Her films, including the Cannes-winning The Tree of Life, have made her the arthouse It-girl. Now Jessica Chastain is doing her bit for the sensitive redhead actress sorority. Helen Barlow reports.
Jessica Chastain has been acting in films for more than four years, yet only now are audiences starting to see her on screen. She's been in 11 films, but her breakthrough role has come as Brad Pitt's wife - and Sean Penn's mother - in Terrence Malick's The Tree of Life.
"You know, in the beginning it felt frustrating to have made so many films and not have them come out," Chastain says in Cannes, where The Tree of Life had its world premiere and another film of hers, Take Shelter, took out the Critics' Week prize.
"But I realised it was like a big gift because I didn't have to deal with any of the trappings that happen when movies release and how people might treat you differently.

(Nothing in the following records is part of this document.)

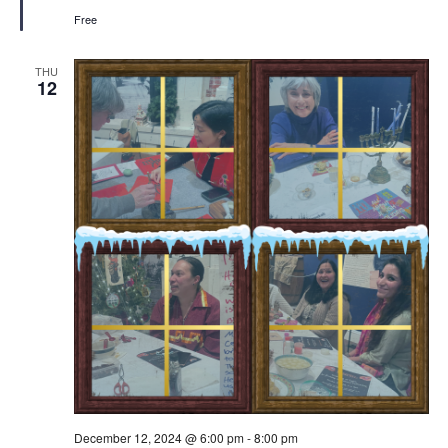
Free
THU
12
December 12, 2024 @ 6:00 pm
-
8:00 pm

It got to be all about the work and not about anything else. So I would go from job to job and my only concern was the character I was playing and the story I was trying to tell."
A stunning redhead who exudes intelligence on screen, Chastain grew up in San Francisco and discovered acting when her grandmother took her to a play at the age of 8.
"There was a girl of my age who opened this huge book and started narrating and my grandmother told me this is what people do for a living. I thought, 'okay, I have never even heard of people doing this. This is a job!' Ever since then I have always known I was going to be an actor."
Her school years were spent in dance classes and acting in Shakespeare and Ibsen plays and eventually she was accepted into New York's prestigious Juilliard School. "I'm the first one in my family to graduate [from] college. For me, there's no job, nothing that I could do that will be harder than what I did at that school. Now every project has to be a master class in acting for me. I don't think it ends when you leave school. For the rest of my life as an actor I will continue to learn."
Chastain comes from a close-knit family as far from the world of celebrity as you can get. Her dad is a fireman, her mum runs a vegan restaurant, and a brother is in the US army in Iraq.
Interestingly, she came to Cannes with her best friend and former Juillard classmate, Jess Weixler, the star of the cult 2007 film Teeth, about a woman with teeth in her vagina.
"I went to Berlin with her to support her for that film and this is my first kind of big thing, so she had to come with me."
The adventurous nature of her friend's film might suggest Chastain's own fearlessness. Her very first film had been Al Pacino's third directorial effort, Wild Salome, which he based on his theatrical version of Oscar Wilde's once scandalous play, Salome, which they had workshopped together for a year, and in which Chastain performed extensive nude scenes.
"That was so tough because it was through The Actors Studio and they wanted the dance to be very improvisational, so it was different every night."
She says the film version will premiere in Venice, as might The Fields, her second film with Sam Worthington after their co-starring turn in the Mossad spy thriller The Debt in which the older version of her character is played by Helen Mirren.
As in Wild Salome, it's a daring starring role, and nothing like the long-suffering wives Chastain portrayed alongside Pitt in The Tree of Life and Michael Shannon in Take Shelter. Still, she jumped at the chance to work with the enigmatic director Malick, who, like most people, was clearly impressed by her talent. He taught her a lot, she says.
"Terry taught me not only about acting but what it means to be a good human being and that's the relationship he has with everyone on set," she explains. "When I watch this film for me it's like watching a home video, because the way we shot it we took over this small town. I had such a close relationship with the three boys who play my children that even during lunch we would hang out together.
"The chasing around the house with the lizards - that's all kind of real. Terry doesn't force anything; you just try to create the real experience."
She says Shannon was the "huge draw" to appear in Take Shelter, the story of a man who is convinced an apocalypse is coming, so he takes out loans he cannot afford to build a shelter in the family backyard.
"I got to work with one of the most exciting actors working right now and we had to work so closely and I had to stay on my toes all the time with him because I never knew what he was going to do.
"I grew up with a lot of women in my family so male energy is very powerful and when someone comes at you with that power, I like the idea of trying to match it. It is very exciting. Of course there are women who have that. Isabelle Huppert has that."
Chastain admits the French actress is her greatest idol, though Tilda Swinton runs a close second and she loves Julianne Moore, too. They are all redheads of course. Is it a time for redheads in cinema?
"Scientifically they say redheads need more anaesthesia at the dentist because we're more sensitive to pain. Does that mean we're also more sensitive? Whenever I watch Isabelle Huppert or Tilda Swinton, I think they're very sensitive, so maybe it's always been the time for redheads. You see few redheads. We feel like the minority so we kind of stick together."
LOWDOWN
Who: Jessica Chastain
What: The Tree of Life and Take Shelter, which both feature in the New Zealand International Film Festival on various dates.